Revisiting Human Information Foraging: Adaptations for LLM-based Chatbots
Sruti Srinivasa Ragavan, Mohammad Amin Alipour
TL;DR
This paper reevaluates Information Foraging Theory (IFT) in the context of LLM-based chatbots, asking whether the cost-value optimization, patch models, and diet model translate to interactive, non-patchy chatbot environments. It contrasts traditional web foraging with chatbot interactions, using thought-experiment narratives to derive a set of initial hypotheses about prey specification, patch structure, patch transience, information availability, and cost-value adaptations.
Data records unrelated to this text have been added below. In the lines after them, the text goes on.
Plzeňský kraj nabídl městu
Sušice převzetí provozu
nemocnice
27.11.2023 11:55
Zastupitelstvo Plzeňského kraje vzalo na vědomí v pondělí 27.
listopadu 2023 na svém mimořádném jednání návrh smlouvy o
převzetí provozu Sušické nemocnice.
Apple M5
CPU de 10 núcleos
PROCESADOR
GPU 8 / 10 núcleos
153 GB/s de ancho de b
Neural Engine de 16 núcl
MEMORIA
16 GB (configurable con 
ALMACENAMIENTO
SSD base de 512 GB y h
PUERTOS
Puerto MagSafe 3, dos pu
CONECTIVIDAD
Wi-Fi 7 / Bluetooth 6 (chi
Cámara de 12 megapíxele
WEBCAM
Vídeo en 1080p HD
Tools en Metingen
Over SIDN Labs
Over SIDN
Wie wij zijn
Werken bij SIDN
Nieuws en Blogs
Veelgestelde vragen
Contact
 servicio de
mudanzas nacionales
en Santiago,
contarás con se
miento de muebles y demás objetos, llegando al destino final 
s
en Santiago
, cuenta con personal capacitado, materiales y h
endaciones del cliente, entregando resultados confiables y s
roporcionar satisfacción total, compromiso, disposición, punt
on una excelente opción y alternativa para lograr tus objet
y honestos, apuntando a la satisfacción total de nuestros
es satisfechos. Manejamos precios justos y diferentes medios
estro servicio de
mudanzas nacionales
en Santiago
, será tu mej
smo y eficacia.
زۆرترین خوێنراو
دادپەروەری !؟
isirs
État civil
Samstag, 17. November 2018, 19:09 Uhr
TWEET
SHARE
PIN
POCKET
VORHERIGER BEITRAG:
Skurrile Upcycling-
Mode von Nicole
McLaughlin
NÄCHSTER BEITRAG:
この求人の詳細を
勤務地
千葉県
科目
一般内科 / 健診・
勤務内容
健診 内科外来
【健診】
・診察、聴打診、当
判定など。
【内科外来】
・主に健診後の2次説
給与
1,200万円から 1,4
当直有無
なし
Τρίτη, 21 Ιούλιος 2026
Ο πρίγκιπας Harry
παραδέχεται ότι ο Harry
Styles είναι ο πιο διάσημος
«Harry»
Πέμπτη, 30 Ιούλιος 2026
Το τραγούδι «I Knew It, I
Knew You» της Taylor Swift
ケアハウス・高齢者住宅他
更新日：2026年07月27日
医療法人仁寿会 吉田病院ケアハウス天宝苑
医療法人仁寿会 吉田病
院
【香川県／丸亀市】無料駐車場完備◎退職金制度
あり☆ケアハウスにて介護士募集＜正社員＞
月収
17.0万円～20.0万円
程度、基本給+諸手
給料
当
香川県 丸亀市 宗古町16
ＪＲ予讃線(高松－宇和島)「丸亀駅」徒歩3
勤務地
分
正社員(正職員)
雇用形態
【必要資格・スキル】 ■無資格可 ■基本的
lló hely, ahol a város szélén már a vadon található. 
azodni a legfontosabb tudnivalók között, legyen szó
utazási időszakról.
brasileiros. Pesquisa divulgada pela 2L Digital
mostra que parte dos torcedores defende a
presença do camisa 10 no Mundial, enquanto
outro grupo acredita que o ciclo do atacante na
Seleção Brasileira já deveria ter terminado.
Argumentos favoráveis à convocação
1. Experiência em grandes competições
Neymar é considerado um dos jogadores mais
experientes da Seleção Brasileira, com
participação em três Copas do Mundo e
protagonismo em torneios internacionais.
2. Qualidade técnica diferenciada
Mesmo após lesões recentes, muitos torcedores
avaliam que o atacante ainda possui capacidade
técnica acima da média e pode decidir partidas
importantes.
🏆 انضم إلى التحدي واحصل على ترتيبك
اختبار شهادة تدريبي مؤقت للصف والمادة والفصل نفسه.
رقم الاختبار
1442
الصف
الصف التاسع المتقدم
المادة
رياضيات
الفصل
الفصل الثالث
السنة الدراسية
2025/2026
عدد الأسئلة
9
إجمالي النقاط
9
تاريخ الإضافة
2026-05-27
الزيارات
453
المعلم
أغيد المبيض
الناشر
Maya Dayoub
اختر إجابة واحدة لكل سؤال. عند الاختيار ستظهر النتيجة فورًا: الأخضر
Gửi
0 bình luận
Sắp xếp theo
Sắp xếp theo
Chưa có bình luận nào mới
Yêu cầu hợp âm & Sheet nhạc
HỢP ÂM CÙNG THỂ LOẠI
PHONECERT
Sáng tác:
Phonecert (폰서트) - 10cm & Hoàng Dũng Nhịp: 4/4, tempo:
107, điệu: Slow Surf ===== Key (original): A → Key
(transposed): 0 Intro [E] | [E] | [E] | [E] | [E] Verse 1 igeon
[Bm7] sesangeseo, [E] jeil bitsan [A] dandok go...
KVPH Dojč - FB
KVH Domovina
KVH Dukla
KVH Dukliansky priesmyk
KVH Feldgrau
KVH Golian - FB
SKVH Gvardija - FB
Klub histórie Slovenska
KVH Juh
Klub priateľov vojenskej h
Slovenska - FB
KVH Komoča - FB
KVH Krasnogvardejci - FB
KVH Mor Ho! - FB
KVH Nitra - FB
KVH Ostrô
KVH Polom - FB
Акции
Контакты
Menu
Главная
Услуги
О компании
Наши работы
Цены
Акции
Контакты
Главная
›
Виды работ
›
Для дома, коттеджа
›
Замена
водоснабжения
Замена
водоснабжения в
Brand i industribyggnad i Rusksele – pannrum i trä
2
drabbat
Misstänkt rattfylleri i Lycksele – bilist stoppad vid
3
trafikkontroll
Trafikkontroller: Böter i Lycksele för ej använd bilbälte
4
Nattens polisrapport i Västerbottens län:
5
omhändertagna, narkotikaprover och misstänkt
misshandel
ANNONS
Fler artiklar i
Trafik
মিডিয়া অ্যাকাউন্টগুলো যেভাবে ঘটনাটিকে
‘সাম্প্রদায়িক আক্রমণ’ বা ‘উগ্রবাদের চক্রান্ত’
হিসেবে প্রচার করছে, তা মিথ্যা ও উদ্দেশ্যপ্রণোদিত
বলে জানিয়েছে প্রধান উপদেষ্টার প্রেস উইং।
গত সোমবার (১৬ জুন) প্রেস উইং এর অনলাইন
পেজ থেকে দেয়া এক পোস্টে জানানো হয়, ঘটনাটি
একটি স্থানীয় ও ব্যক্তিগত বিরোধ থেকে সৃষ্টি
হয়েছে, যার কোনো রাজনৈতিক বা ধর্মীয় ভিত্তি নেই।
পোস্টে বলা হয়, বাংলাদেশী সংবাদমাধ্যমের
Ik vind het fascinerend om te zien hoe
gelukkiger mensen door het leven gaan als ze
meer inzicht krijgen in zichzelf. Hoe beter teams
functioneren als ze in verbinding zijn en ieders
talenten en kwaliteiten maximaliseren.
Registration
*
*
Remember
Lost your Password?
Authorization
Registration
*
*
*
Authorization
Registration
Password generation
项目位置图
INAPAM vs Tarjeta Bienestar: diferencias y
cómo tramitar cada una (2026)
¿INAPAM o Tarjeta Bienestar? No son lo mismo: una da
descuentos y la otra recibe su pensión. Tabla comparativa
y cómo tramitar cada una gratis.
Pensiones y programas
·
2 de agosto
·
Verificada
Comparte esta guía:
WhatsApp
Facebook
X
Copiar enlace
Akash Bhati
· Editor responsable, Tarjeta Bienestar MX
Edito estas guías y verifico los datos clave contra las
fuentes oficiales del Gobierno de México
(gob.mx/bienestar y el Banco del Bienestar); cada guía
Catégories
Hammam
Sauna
A central claim is that trust acts as an ecological adaptation shaping cost-value judgments in chat-based foraging, potentially modulating how users frame prompts and assess responses. If validated, these ideas could guide the design of more effective, trust-aware chatbot interfaces and inform theory-building for information seeking in AI-assisted environments.
Abstract
Information Foraging Theory's (IFT) framing of human information seeking choices as decision-theoretic cost-value judgments has successfully explained how people seek information among linked patches of information (e.g., linked webpages). However, the theory has to be adopted and validated in non-patchy LLM-based chatbot environments, before its postulates can be reliably applied to the design of such chat-based information seeking environments. This paper is a thought experiment that applies the IFT cost-value proposition to LLM-based chatbots and presents a set of preliminary hypotheses to guide future theory-building efforts for how people seek information in such environments.